Началось все с Темы, день которого не задался прямо с раннего утра. Он проспал, пятнадцать минут таскался хвостом за вредничавшим и оттого перебиравшим кусты с придирчивостью ландшафтного дизайнера Айном, а по возвращении в квартире Серафимы дипломированного хирурга поджидал косматый мужичок в лазурной косоворотке, спортивных штанах с тремя белыми полосками и детских малиновых уггах.

-  Вот, - пробасил он, указывая на материализовавшуюся в коридоре спортивную сумку, - я тут, значицца, собрал хозяйке и этому белобрысому. Отвези и передай, чтоб не тревожилась, за домом пригляжу. И дохтуров чтоб слушалась, а то знаю я ее.

Настигнутый, наконец, сказочной реальностью Артем Даманский застыл анатомическим пособием. Савелий поцокал, забрал у ошалевшего мужчины поводок и деловито бросив: «Иди давай, я оглоеда этого помою и накормлю,» - потащил Айна в ванную.

Тема отлип по сигналу будильника - он всегда ставил его на за десять минут до выхода.

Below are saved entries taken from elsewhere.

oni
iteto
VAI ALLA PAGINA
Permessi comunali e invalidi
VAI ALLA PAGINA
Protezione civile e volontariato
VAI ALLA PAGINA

Приоткрыв дверь и убедившись, что странный мужик никуда не делся, а, наоборот щедро попивает из душа меланхолично сопящего пса, Тема поднял сумку и поехал в клинику с намерением после обхода припереть Серафиму к стенке и нежно - кардиология все же - расспросить, че за хрень тут у нее творится.

В палату он вплыл, сияя профессиональной улыбкой, от которой млели все пациентки младше шестидесяти, вручил отчаянно зевающей Серафиме передачу и, заговорщицки поигрывая бровями, попросил уделить десять минут. Через полчаса она вернулась растрепанная, с довольной улыбкой и понятным каждой женщине блеском в глазах: Аргита как \/IР-пациента поместили в отдельную палату. Нет, ничего такого, но целоваться же никто не запрещал.

В обед после зачета приехал, как всегда, элегантный Игорь. С цветами. На этот раз Серафима отсутствовала почти час - нужно же было провести к Аргиту, рассказать, что произошло, ну и потом еще задержаться. На чуть- чуть.